Brendan Williams: An attack on New Hampshire long-term care

For the Monitor
Published: 3/19/2018 12:04:26 AM

In 2016, Senate Bill 553 created a working group to study the implications of turning Medicaid for long-term care over to managed care insurance companies – what is referred to as managed long term services and supports, or MLTSS. Ten SB 553 public meetings were held, as well as six sub-group meetings. Last year the Legislature passed a law to delay MLTSS until July 1, 2019.

Now the Legislature has before it competing messages. One is a report from the Department of Health and Human Services, produced six months after the last SB 553 working group meeting, seeking to push MLTSS forward despite no consensus. The report makes unsubstantiated claims to sell MLTSS, such as “increased access to community-based care” and “improved budget predictability.”

No one is gullible enough to believe this. MLTSS has been a disaster elsewhere.

New Hampshire’s nursing home providers are committed to focusing their care on the sickest of the sick. They strongly believe home-and-community-based settings deserve better funding on their own substantial merits.

In increasing “access to community-based care,” states leading the way, like Oregon, realize they don’t need to divert 15 percent of scarce Medicaid resources to support the overhead and profits of insurance companies. In contrast, the MLTSS reality is that insurance companies have routinely delayed, and denied, payment on claims.

In Iowa, the Des Moines Registerreports, “Medicaid expenses for in-home care that had been routinely approved when the state ran the program are now being rejected by managed-care providers as unnecessary.” In New York, Bloombergfound MLTSS discouraged “home-care agencies from accepting high-hours cases and masks the true level of demand.” In Kansas, caregivers are reportedly pressured by insurers to sign off on care plans without seeing them, unwittingly reducing care hours and forcing legal appeals to recover them.

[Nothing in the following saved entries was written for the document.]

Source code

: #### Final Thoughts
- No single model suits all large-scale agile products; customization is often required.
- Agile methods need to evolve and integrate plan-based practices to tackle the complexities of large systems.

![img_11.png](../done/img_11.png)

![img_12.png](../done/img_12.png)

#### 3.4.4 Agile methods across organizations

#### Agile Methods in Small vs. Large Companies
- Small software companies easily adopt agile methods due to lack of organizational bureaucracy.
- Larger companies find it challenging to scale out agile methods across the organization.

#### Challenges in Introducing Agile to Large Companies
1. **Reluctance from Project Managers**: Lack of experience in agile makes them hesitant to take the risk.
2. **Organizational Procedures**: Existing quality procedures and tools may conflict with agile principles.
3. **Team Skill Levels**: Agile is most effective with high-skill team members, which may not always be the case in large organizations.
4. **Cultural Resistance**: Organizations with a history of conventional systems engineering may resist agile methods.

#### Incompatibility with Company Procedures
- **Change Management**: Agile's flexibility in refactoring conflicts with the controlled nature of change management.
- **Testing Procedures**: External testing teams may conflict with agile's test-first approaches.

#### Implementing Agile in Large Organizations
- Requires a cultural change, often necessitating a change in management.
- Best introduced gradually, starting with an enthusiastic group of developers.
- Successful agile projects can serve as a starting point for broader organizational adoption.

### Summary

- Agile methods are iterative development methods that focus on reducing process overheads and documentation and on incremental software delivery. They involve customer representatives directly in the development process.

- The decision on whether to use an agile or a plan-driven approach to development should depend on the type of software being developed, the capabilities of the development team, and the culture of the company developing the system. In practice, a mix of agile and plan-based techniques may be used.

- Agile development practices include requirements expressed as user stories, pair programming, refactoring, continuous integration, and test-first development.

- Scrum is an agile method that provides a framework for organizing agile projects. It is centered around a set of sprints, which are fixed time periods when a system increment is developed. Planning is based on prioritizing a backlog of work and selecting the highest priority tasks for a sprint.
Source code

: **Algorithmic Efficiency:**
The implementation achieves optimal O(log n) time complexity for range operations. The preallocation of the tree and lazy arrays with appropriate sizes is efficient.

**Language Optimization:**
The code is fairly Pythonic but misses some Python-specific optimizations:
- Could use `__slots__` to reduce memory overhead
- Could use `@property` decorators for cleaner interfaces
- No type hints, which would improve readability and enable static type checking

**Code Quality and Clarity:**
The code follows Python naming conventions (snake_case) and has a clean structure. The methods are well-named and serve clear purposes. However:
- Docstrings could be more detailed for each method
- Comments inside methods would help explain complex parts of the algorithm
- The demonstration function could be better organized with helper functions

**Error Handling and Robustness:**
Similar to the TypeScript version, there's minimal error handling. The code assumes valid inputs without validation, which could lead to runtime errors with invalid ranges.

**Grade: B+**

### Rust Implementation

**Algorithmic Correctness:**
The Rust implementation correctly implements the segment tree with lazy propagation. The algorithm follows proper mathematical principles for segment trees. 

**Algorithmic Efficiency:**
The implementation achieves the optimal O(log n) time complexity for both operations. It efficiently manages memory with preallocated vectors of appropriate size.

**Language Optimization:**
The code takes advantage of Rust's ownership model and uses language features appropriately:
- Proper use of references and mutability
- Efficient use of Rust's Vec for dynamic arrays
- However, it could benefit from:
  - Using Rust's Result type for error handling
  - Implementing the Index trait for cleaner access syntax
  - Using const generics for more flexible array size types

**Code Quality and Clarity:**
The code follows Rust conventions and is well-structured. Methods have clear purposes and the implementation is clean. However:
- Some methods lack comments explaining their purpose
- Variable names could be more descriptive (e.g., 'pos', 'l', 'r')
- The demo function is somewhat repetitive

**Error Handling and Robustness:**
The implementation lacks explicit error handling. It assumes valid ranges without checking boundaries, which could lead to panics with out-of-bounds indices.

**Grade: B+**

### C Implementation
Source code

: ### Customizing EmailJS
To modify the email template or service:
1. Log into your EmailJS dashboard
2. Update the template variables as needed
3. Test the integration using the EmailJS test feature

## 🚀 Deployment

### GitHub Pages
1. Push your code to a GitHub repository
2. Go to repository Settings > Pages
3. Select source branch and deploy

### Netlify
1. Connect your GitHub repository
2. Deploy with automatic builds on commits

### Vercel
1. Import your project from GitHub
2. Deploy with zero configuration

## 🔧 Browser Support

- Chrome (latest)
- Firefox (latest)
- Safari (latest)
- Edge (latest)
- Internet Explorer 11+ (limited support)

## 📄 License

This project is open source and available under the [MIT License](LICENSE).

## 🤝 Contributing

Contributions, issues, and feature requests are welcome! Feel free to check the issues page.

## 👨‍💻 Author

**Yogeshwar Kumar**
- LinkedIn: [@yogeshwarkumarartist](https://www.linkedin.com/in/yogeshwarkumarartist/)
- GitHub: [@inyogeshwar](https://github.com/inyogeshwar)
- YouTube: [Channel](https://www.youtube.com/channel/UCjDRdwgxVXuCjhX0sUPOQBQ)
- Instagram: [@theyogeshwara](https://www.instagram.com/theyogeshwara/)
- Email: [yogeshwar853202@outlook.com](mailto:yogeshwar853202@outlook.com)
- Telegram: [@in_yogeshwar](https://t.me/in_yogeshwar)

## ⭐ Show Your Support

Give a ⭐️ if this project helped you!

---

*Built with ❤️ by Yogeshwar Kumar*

New Hampshire is among states that have, organically, seen long-term care populations re-balance. In December 2017 it had its lowest Medicaid census in nursing homes (4,005 residents), and achieved its highest number of Medicaid home health clients (2,920) in just the prior month. Compared to December 2007 data, this represented an 11 percent drop in nursing home clients and a 14 percent increase in home care clients over a decade’s time.

As to “improved budget predictability,” just last month the General Accounting Office found MLTSS so opaque that even the federal government that oversees it, and funds no less than half of it, could only get complete data from one state out of 20. Illinois, according to a 2018 audit, failed to “adequately monitor” billions of dollars in payments to insurers – even failing to see if they spent what they were legally required to on care. Illinois providers are suing insurers for delayed payments, as are Florida providers.

In a remarkable column (Monitor Forum, March 16), DHHS Commissioner Jeffrey Meyers attacks New Hampshire care, and states 30 percent of nursing homes are “below average or much below average.” Of course they are. If Meyers knew federal law, he would know, according to a February 2018 guide, the federal government “bases five-star quality ratings in the health inspection domain on the relative performance of facilities within a state” and requires no fewer than 20 percent of nursing homes in each state receive a one-star rating – and roughly 23.3 percent receive a two-star rating; only 10 percent can get the highest rating. MLTSS cannot change that. And any one-star building here might be 5-star in another state. In Kansas, nursing home deficiency fines have reportedly gone up 9,000 percent since MLTSS implementation.

Proper MLTSS oversight would require a huge commitment of resources from short-staffed state agencies. In New Hampshire, Medicaid managed care’s initial phase has been beset with cost over-runs. We already spend less on long-term care than almost any other state. Upon what can we base any confidence of lowering long-term care costs by interjecting the 15 percent margins of insurers? Meyers claims the public has “clamored” for MLTSS – a Granite State Poll found only 19 percent of voters supported it. To quote the Marx Brothers, “Well, who ya gonna believe, me or your own eyes?”

The Legislature has before it a straightforward alternative. House Bill 1816 would stop MLTSS and allow the state to focus on real ways of addressing aging in a state with the nation’s second-oldest population. That should include better funding of the entire long-term care continuum, as well as a new program for All-Inclusive Care for the Elderly to potentially provide adult day health for hundreds of residents, a laudable initiative supported by both DHHS and the New Hampshire Association of Counties.

(Brendan Williams is the president/CEO of the New Hampshire Health Care Association.)